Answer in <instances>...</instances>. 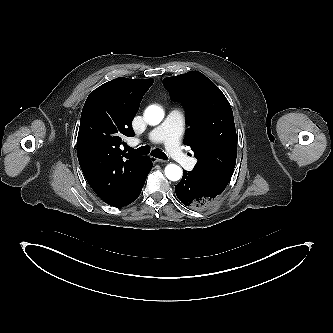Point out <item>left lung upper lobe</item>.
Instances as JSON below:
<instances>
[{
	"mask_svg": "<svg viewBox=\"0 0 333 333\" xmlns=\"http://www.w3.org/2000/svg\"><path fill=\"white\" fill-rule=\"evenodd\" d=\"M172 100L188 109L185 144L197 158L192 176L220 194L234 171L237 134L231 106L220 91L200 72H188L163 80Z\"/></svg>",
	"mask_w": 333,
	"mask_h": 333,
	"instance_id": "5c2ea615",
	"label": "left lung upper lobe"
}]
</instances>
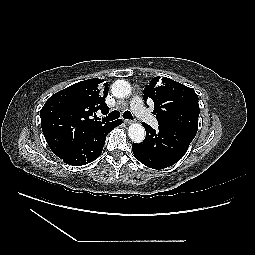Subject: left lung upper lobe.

--

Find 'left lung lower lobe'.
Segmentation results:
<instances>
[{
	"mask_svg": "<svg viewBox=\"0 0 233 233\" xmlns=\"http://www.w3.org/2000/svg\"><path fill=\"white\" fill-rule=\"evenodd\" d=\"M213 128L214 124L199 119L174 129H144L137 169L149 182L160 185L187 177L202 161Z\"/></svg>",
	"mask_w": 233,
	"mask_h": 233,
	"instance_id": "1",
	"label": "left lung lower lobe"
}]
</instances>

§ **STATED GOAL**
How many lines of the entries above contain the string "rule"? Reply with the number alone.

§ **OUTPUT OF THE TASK**
2